Giovedì 18 Aprile 2024

La prof da record: "Mai assente per 41 anni"

Maria Filippis: le classi sono come una famiglia

Maria Filippis

Maria Filippis

Napoli, 22 novembre 2018 - E' LA STACHANOV della cattedra, (quasi) sempre presente in quarantuno anni di insegnamento. Mai una malattia, mai un ‘fughino’. Maria Filippis, 68 anni, originaria di Firenze, ma da oltre mezzo secolo a Portici in provincia di Napoli, ha ricevuto l’onorificenza di Cavaliere al merito della Repubblica italiana per la sua carriera di docente di matematica nelle scuole medie, un esempio in tempi di scarso attaccamento al lavoro. "Non ho fatto niente di speciale, nulla di eccezionale", si schermisce.

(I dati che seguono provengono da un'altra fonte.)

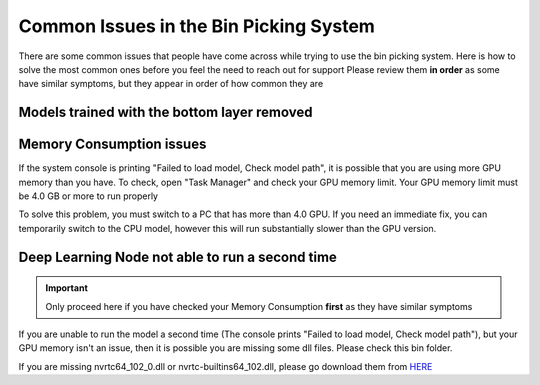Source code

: Common Issues in the Bin Picking System
============================================
There are some common issues that people have come across while trying to use the bin picking system.  
Here is how to solve the most common ones before you feel the need to reach out for support
Please review them **in order** as some have similar symptoms, but they appear in order of how common they are

Models trained with the bottom layer removed
--------------------------------------------


Memory Consumption issues
-------------------------
If the system console is printing "Failed to load model, Check model path", it is possible that you are using more GPU memory than you have.
To check, open "Task Manager" and check your GPU memory limit.  Your GPU memory limit must be 4.0 GB or more to run properly

.. image:: images/common-issues-memory.png
    :width: 80%
    :align: center

To solve this problem, you must switch to a PC that has more than 4.0 GPU.  
If you need an immediate fix, you can temporarily switch to the CPU model, however this will run substantially slower than the GPU version.

Deep Learning Node not able to run a second time
------------------------------------------------
.. important:: Only proceed here if you have checked your Memory Consumption **first** as they have similar symptoms

If you are unable to run the model a second time (The console prints "Failed to load model, Check model path"), 
but your GPU memory isn't an issue, then it is possible you are missing some dll files.  Please check this bin folder.

.. image:: images/common-issues-second-time.png
    :width: 80%
    :align: center

If you are missing nvrtc64_102_0.dll or nvrtc-builtins64_102.dll, please go download them from `HERE <https://daoairoboticsinc-my.sharepoint.com/personal/xchen_daoai_com/_layouts/15/onedrive.aspx?ct=1646938410830&or=Teams%2DHL&id=%2Fpersonal%2Fxchen%5Fdaoai%5Fcom%2FDocuments%2FREAD%5FTHE%5FDOC%2F2%2E22%2E1%2Fdeep%5Flearning>`_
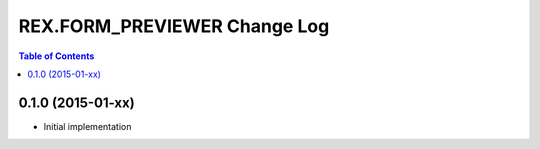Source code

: *****************************
REX.FORM_PREVIEWER Change Log
*****************************

.. contents:: Table of Contents


0.1.0 (2015-01-xx)
==================

* Initial implementation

Mancare all’appello era per lei un evento.

"Mi sono assentata solo per le due gravidanze, per la morte di mio padre e per un incidente accaduto a mio marito. Nessuna ‘assenza da statale’".

Quelle del venerdì…

"O quelle per la settimana bianca e per il rito delle cure termali. Ho sempre provato disgusto per questo andazzo".

Mai venuta voglia di starsene a letto per un ‘filone’?

"Mio marito Luciano faceva l’ispettore alla Mobil, dalle 7 alle 19. Giocoforza mi svegliava, a quel punto prevaleva il senso del dovere".

Cosa pensa delle sue ex colleghe che si danno ammalate e poi volano a Sharm El Sheikh?

"Uno schifo, cosa può insegnare una prof del genere? La docenza non si fa dalla cattedra, ma con l’esempio. Ora la prima cosa che si guarda non è la programmazione didattica, ma il calendario dei ‘ponti’ e delle vacanze invernali".

Ha svolto il suo insegnamento sempre in Campania?

"Sì, nelle scuole medie perché gli studenti a quell’età sono più sinceri e affettuosi. Bambini della provincia napoletana che capivo particolarmente perché, come molti di loro, provenivo da una famiglia della piccola borghesia, non ricca, che si impegnava nel lavoro. Certo c’erano anche tanti che arrivavano da contesti più complicati…".

Spieghi meglio…

"Ho insegnato per venti anni in una scuola media di Sant’Anastasia (Napoli). Un giorno un ragazzino di undici anni venne a scuola con in tasca la pistola dello zio. Non la teneva per minacciare, ma solo per trastullarsi con orgoglio in un gioco da grandi. ‘Professoressa, io da adulto voglio fare il camorrista’ mi disse con ingenuità. Per me fu uno choc, i ragazzini si identificavano in quell’ambiente criminale perché procurava soldi e rispetto. Oggi purtroppo è ancora peggio".

Qual è stato il suo impegno di docente?

"Cercare di sminuire quella fierezza con cui i ragazzini di dieci e unici anni parlavano dei boss e si riconoscevano in loro".

Sa come è finito il ragazzo con la pistola?

"Non so che cosa faccia oggi, spero si sia salvato da quella strada. Molti, dopo i 13 anni, li ho persi di vista purtroppo".

Le sono capitati altri episodi simili?

"Così traumatici, mai. Ma spesso cercavo di leggere nelle pieghe delle loro sofferenze quotidiane, che erano anche quelle delle loro famiglie e dei loro contesti amicali. E vi trovavo angoscia, afflizione e patimento con cui cercavo sempre di misurarmi, dando una mano e rispettando le loro pene. Per questo il rapporto con i miei alunni è sempre stato stupendo, rispettoso delle diversità. Con me erano sempre educati e silenziosi, tanto che qualche collega mi chiedeva come avessi fatto ad ‘ammaestrarli’".

Immagini diverse da quelle attuali.

"Prima la scuola era una famiglia, pensi che coinvolsi mio marito e un suo amico, maestro d’ascia, a costruire con i ragazzi una barca vera. La mia preside chiamava Luciano il ‘socio onorario’".

Ora la scuola è molto cambiata.

"È mutata anche per la costante ingerenza dei genitori. Difendono i ragazzi anche quando sbagliano e, in questo modo, minano l’autorevolezza del docente. Per fortuna io non ho vissuto il tempo degli smartphone, ma noto che sta creando altri sfaceli nella scuola".

Da pensionata ha abbandonato l’attività di docente?

"Macchè. Mi dedico al doposcuola in parrocchia: sono una prof, no?".